Baythroid® XL also can help manage other insects associated with cereals. “Baythroid XL is helpful in the management of wheat stem maggot when applied early season with a herbicide. It is also helpful in the management of aphids, which can transmit barley yellow dwarf virus (BYDV) when applied late season with Prosaro,” Thorsness added.
Cereal crop rotation resources
The Dakota Lakes Research Farm has developed a guide to help growers create a crop rotation program, with cereal crops, that is appropriate for their farming operation.
For more insights on cereal crops like the benefits of a diverse crop rotation, contact your local Bayer Cereal Expert or visit CerealExpert.com. Contact your local Bayer retailer for solutions to manage weeds, diseases and insects.
Boosting Yield Through Crop Rotation
Crop rotations with cereal crops often help increase the yields for both cereal and non-cereal crops.
South Dakota State University (SDSU) research over a 25-year period revealed that wheat yields improved – and pest pressures dropped – when the crop rotation interval between wheat crops is at least two years.
In particular, winter wheat is a very good crop to add in a corn-soybean rotation. According to the University of Guelph, adding winter wheat to a corn-soybean rotation resulted in a 10 bu/A average increase for corn and a 5 bu/A average increase for soybeans.
Research by the Dakota Lakes Research Farm reinforces the effect of wheat on corn yields. Results showed planting corn in wheat stubble increased corn yield by an average of 11 bu/A more than corn following soybeans.
Crop Rotation with Cereals Boost Soil Quality, Lowers Costs
Crop rotation diversity has benefits across the farm beyond weed, disease and insect management.
For instance, incorporating wheat plus a cover crop into the rotation can help reduce compaction. Less compaction enables better nutrient uptake and water infiltration, which creates conditions that could boost yield for each crop in the rotation.
A diverse crop rotation that includes wheat and a cover crop also enhances soil health by increasing organic matter, even in sandy soils. Even by itself, wheat can help increase soil tilth and water infiltration. According to the USDA Natural Resources Conservation Service, a 1 percent increase in organic matter increases water infiltration by 0.4 inches, which is equal to $24/A in increased nutrients and infiltration. In fact, the Dakota Lakes Research Farm indicated the cost of a corn-soybean-wheat rotation – plus cover crop – would be 50 percent less than the cost of just a corn-soybean rotation.

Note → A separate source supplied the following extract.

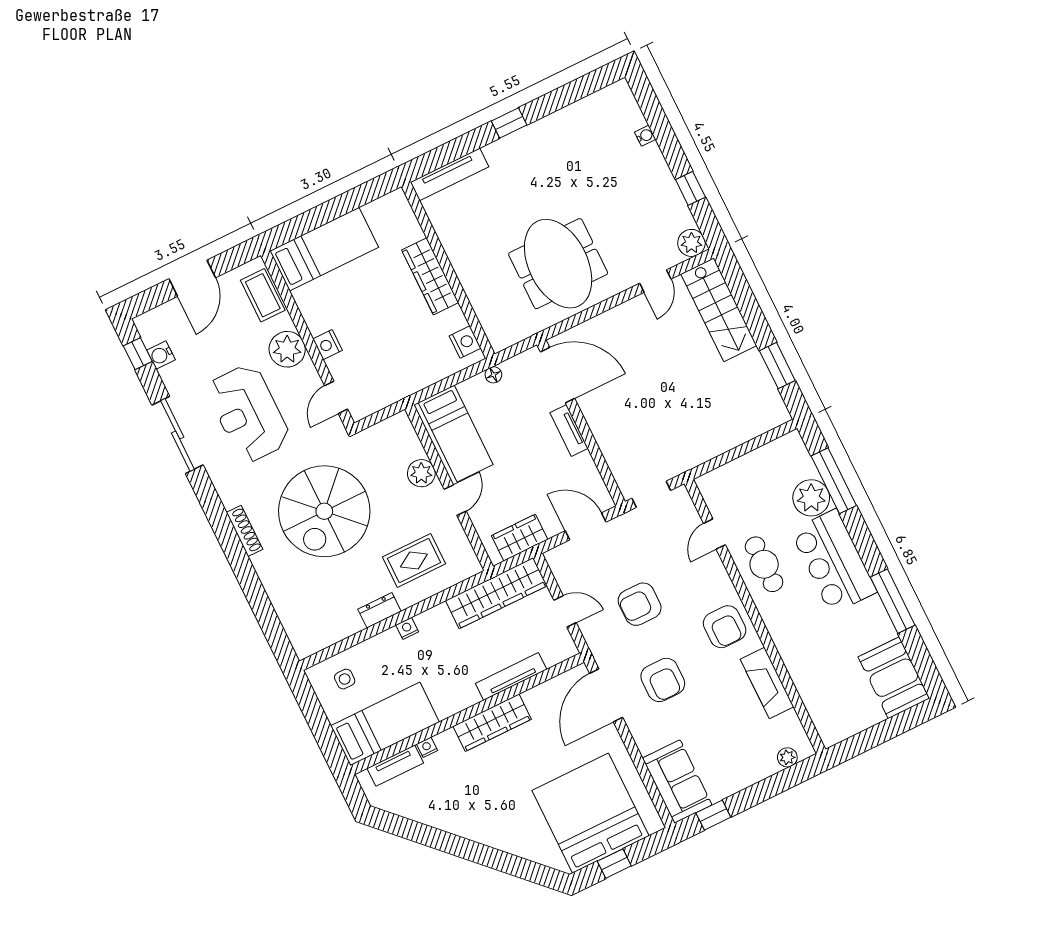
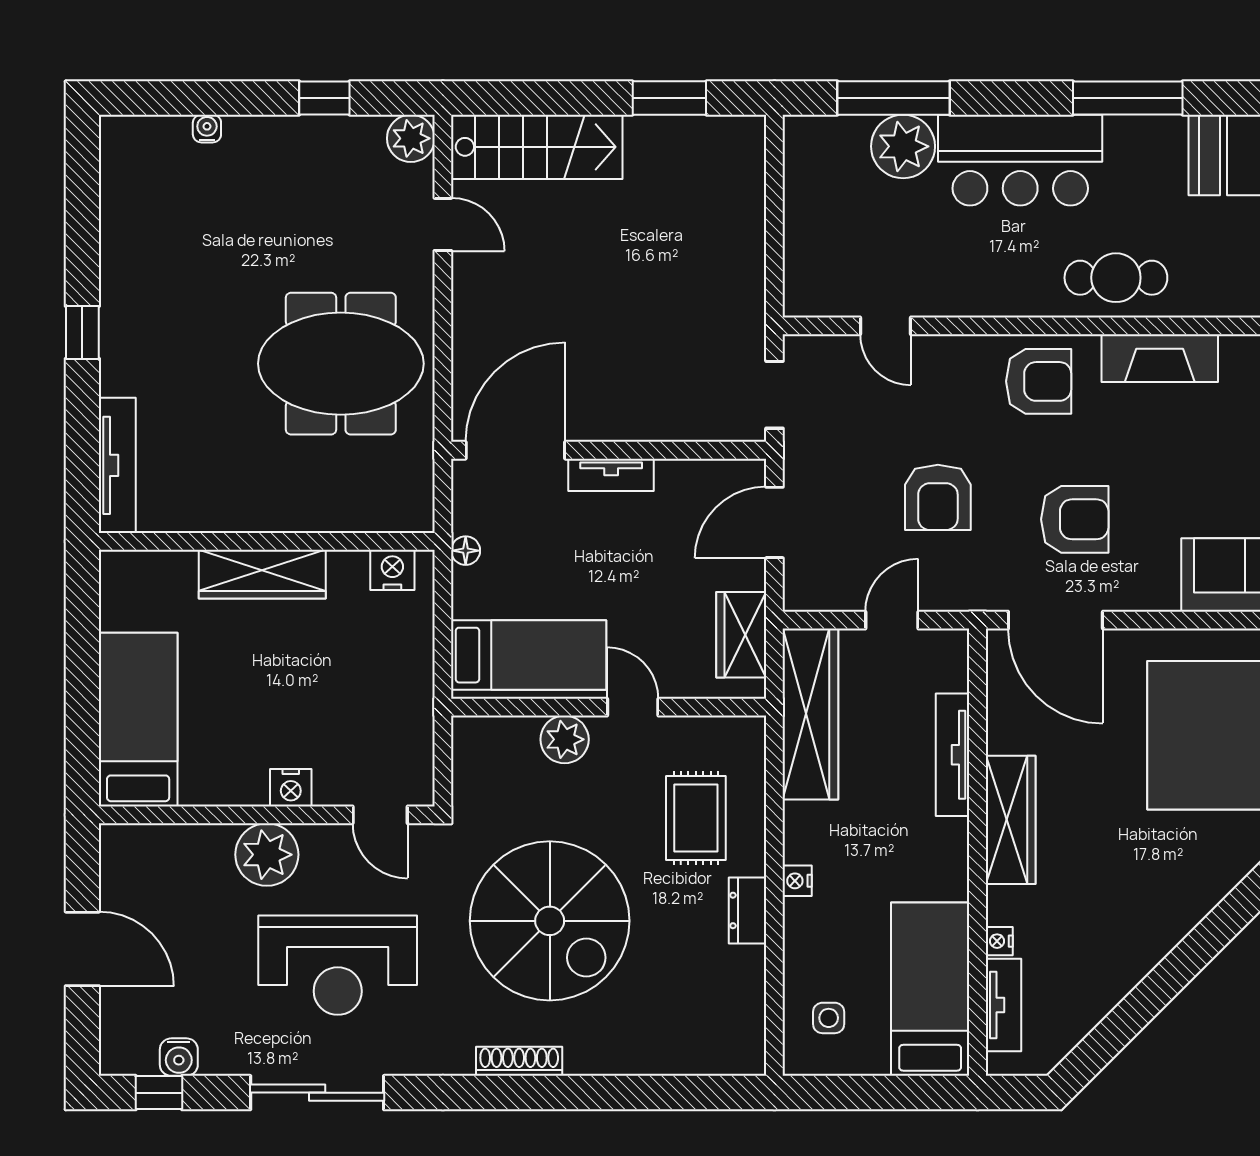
coffee table: (263, 295) -> (163, 851), removed
cafe table: (764, 564) -> (1116, 278), moved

According to SDSU, a well-planned crop rotation with a cereal crop like wheat helps growers reduce fixed machinery and labor costs and better allocate time spent on fieldwork like planting, spraying and harvesting across the different crops. Additionally, growers can diversify their income and spread weather risks across the full crop rotation.
North Dakota Crop Rotations
Bayer Technical Service Representative and Cereal Expert Kevin Thorsness offers crop rotation recommendations that can lead to higher yields and better management of weeds, diseases and other production issues.
Eastern North Dakota. Wheat is often in a sugar beet/soybean/corn rotation. If the grower raises sugar beets, then wheat is often grown the year before sugar beets. Corn can also be a big part of the rotation. Wheat is rarely grown after corn. Dry beans and potatoes can also work into the mix.
Central North Dakota. Wheat is in more of a corn/soybean rotation. Again, most growers avoid planting wheat after corn.
Western North Dakota. Include wheat in a soybean/pulse/canola and maybe corn rotation. Although it is not the best practice, it is still common in some areas to rotate wheat on wheat.
Northern North Dakota. Canola becomes a big part of the rotation along with pulses and soybeans.